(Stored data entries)
######

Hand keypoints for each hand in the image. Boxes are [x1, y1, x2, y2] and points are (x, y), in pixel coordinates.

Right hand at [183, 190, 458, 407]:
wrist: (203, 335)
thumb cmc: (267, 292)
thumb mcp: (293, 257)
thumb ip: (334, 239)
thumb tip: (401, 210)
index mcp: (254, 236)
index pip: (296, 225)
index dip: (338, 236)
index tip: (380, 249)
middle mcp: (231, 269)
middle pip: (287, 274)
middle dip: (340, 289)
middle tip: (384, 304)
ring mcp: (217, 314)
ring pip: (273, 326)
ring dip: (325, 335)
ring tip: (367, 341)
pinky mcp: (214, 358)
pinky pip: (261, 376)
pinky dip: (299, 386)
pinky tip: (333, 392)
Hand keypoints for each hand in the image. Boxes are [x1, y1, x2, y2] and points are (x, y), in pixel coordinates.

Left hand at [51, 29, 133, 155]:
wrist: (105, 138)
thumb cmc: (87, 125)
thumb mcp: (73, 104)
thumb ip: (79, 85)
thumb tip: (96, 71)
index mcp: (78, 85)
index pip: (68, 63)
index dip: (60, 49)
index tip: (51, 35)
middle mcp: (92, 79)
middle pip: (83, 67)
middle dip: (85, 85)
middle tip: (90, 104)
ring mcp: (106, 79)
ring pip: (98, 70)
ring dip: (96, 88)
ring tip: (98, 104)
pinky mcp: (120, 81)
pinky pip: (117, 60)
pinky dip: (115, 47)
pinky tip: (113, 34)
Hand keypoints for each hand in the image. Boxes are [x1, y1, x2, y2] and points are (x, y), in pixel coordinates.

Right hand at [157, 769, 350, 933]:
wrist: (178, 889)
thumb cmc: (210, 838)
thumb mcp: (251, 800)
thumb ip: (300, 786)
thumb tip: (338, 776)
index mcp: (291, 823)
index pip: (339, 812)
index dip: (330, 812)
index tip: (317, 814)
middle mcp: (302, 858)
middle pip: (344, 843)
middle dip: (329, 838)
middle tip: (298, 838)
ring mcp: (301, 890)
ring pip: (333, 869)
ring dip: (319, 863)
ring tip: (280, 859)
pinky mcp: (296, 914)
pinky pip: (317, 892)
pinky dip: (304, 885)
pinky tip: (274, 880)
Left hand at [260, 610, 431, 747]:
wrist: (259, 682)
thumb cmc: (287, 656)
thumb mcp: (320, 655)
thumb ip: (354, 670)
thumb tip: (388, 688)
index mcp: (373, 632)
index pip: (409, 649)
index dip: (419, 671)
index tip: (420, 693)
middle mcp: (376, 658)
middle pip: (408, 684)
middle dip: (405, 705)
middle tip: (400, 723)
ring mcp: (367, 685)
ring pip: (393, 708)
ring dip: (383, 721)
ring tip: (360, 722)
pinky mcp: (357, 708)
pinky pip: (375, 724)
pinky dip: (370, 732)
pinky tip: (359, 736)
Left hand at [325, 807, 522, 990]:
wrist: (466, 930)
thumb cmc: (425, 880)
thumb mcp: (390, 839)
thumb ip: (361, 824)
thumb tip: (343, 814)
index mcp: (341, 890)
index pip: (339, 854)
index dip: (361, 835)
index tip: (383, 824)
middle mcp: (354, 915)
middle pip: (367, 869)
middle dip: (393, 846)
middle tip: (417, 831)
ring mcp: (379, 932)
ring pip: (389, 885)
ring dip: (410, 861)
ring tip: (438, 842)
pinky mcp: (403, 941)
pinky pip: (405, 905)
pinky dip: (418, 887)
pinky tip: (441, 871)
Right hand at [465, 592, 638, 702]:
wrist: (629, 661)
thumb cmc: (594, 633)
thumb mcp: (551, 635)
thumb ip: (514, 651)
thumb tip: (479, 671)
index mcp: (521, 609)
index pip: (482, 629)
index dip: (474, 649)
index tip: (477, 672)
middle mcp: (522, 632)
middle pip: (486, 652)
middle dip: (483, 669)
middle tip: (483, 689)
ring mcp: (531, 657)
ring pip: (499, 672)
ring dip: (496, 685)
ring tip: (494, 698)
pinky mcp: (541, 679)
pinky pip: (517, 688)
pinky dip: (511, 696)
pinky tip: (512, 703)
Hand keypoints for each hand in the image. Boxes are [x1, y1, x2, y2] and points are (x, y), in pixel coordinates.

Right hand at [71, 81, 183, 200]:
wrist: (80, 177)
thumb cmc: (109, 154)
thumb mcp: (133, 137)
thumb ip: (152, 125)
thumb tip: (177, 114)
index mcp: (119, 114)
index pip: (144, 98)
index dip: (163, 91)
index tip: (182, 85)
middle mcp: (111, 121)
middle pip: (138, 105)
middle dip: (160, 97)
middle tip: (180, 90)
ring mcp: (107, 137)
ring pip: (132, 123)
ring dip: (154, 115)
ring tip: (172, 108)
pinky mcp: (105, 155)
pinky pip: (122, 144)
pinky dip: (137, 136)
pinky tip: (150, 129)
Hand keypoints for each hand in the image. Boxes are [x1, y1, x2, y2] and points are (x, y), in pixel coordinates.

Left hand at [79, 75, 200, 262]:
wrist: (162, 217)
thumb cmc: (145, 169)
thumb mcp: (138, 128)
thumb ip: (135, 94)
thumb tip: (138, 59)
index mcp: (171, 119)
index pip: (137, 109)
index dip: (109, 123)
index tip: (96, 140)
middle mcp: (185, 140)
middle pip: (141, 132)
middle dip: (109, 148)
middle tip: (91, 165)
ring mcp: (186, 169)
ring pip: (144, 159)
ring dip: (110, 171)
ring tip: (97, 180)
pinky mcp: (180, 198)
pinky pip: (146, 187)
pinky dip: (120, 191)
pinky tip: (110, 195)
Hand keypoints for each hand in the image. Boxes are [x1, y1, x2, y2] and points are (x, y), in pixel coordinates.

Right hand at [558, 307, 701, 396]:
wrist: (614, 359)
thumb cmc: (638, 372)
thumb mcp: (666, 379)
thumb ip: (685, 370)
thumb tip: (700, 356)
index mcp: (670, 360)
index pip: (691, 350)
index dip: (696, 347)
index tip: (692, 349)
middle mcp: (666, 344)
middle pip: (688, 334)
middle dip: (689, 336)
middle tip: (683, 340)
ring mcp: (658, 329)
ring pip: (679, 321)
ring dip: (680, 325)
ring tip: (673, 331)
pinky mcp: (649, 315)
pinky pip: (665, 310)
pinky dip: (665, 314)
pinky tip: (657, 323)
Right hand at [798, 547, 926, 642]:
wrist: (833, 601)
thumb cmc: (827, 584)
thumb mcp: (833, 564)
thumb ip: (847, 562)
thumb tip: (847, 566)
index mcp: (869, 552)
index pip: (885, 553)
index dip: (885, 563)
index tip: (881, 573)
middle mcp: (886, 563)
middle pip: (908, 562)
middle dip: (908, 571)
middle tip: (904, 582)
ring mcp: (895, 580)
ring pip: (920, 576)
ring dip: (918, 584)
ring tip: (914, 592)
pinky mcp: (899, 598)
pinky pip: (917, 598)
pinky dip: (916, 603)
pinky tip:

######

From the entries above, extract only the lines running from the one containing "thumb cmc: (594, 633)" through the one containing "middle tip: (180, 90)", inclusive.

thumb cmc: (594, 633)
thumb mcp: (551, 635)
thumb ip: (514, 651)
thumb tip: (479, 671)
index mcp: (521, 609)
index pip: (482, 629)
index dip: (474, 649)
index tip: (477, 672)
middle mcp: (522, 632)
middle pip: (486, 652)
middle dip: (483, 669)
middle tip: (483, 689)
ring mcp: (531, 657)
ring pip: (499, 672)
ring dip: (496, 685)
ring tip: (494, 698)
pinky mcp: (541, 679)
pinky pip: (517, 688)
pinky dip: (511, 696)
pinky tip: (512, 703)
Hand keypoints for each hand in the image. Boxes are [x1, y1, x2, y2] and points are (x, y), in pixel coordinates.

Right hand at [71, 81, 183, 200]:
wrist: (80, 177)
thumb cmc: (109, 154)
thumb mcp: (133, 137)
thumb ip: (152, 125)
thumb tip: (177, 114)
index mcp: (119, 114)
index pip: (144, 98)
index dip: (163, 91)
index tip: (182, 85)
middle mcp: (111, 121)
middle pip: (138, 105)
middle dip: (160, 97)
middle tip: (180, 90)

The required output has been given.